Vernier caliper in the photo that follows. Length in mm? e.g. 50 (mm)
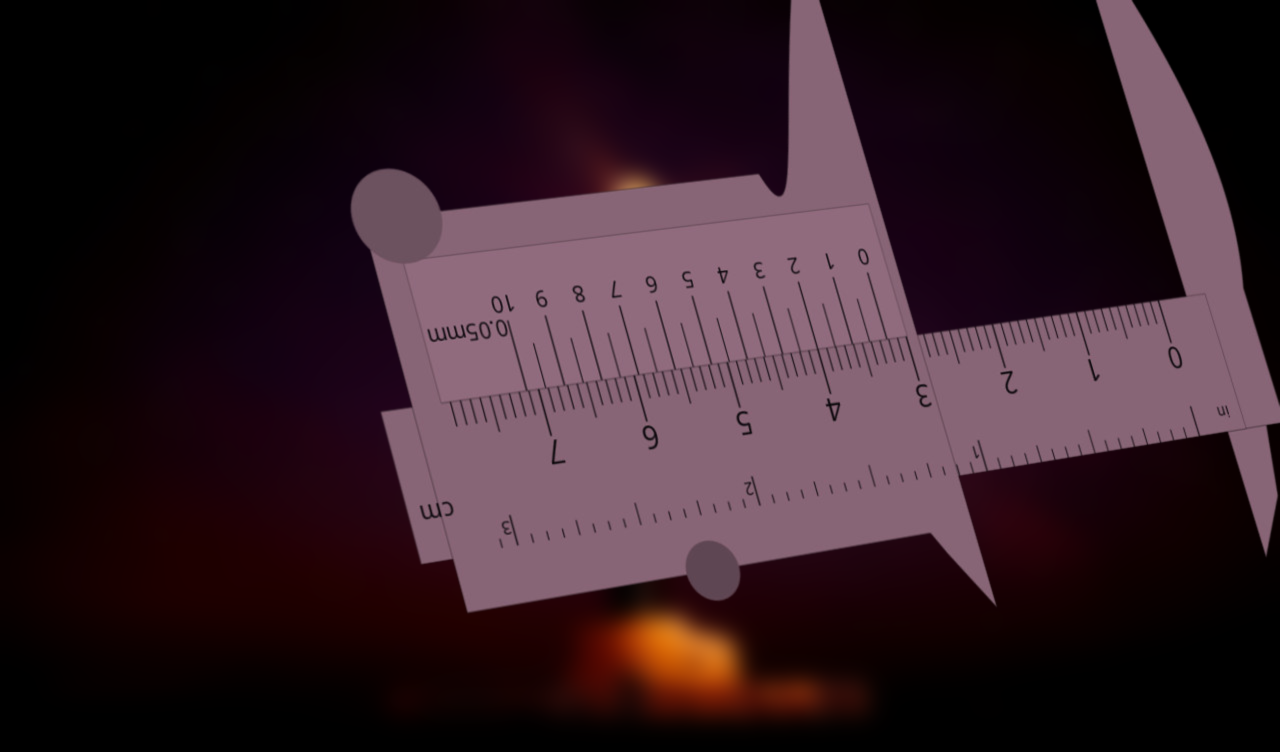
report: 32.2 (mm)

* * *

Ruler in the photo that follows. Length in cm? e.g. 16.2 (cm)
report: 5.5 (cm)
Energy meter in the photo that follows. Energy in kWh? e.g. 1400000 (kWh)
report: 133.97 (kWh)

▶ Work order
Recast the lines from the one containing "Ruler in the" through the one containing "report: 133.97 (kWh)", inclusive, as a JSON list of strings with one string per line and any blank lines omitted.

▶ Answer
[
  "Ruler in the photo that follows. Length in cm? e.g. 16.2 (cm)",
  "report: 5.5 (cm)",
  "Energy meter in the photo that follows. Energy in kWh? e.g. 1400000 (kWh)",
  "report: 133.97 (kWh)"
]